CANADA FX DEBT-C$ steady vs firmer US$; Fed and BOC's Poloz in focus

* C$ at C$1.0165 vs US$, or 98.38 U.S. cents
    * Equity markets recoup some of last week's losses
    * Federal Reserve and Bank of Canada in focus this week
    * Bond prices higher across maturity curve

    By Solarina Ho
    TORONTO, June 17 (Reuters) - The Canadian dollar held steady
against a stronger U.S. counterpart on Monday, with investor
appetite for riskier assets returning ahead of the Federal
Reserve's latest policy statement later this week.
    Global equity markets recouped some of last week's losses
overnight, with investors hoping that the Fed will offer a more
cautious tone to reining in stimulus when it concludes a two-day
meeting on Wednesday.  
    "We had some better risk sentiment overnight ... It kind
transpired in the European session, where you're seeing equities
up across the board. That's providing a more positive backdrop
for the Canadian dollar," said Charles St-Arnaud, an economist
and currency strategist at Nomura Securities in New York, who
also noted a very modest increase in commodity prices.
    "Not major, but it's a move in the right direction at least
to support the Canadian currency."
    The Canadian dollar, which was trading in a narrow
29-point range between C$1.0150 and C$1.0179, was trading at
C$1.0165 versus the greenback, or 98.38 U.S. cents at 9:30 a.m.
(1330 GMT). This was little changed from its Friday close at
C$1.0169, or 98.34 U.S. cents.
    The Canadian dollar was mostly stronger against other
currencies but underperforming its Australian and New
Zealand commodity counterparts.
    Nomura said most of the currency market is expected to
relatively quiet until the Fed on Wednesday.
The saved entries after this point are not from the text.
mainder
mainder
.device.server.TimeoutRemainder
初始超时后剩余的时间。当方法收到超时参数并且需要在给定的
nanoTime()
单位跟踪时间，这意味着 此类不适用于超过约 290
    The Bank of Canada's new head, Stephen Poloz, will be giving
his first official speech on Wednesday, which is also likely to
garner scrutiny as the market tries to pin the governor's policy
stance. Poloz made his first public appearance two weeks earlier
 in front of parliament. 
    Separately, data on Monday showed that foreign investors had
an increased appetite for Canadian securities in April, adding
C$14.91 billion to their portfolios compared with C$956 million
in March. 
    Government bond prices rose across the maturity curve, with
the two-year bond up half a Canadian cent to yield
1.107 percent, and the benchmark 10-year bond up 4
Canadian cents to yield 2.116 percent.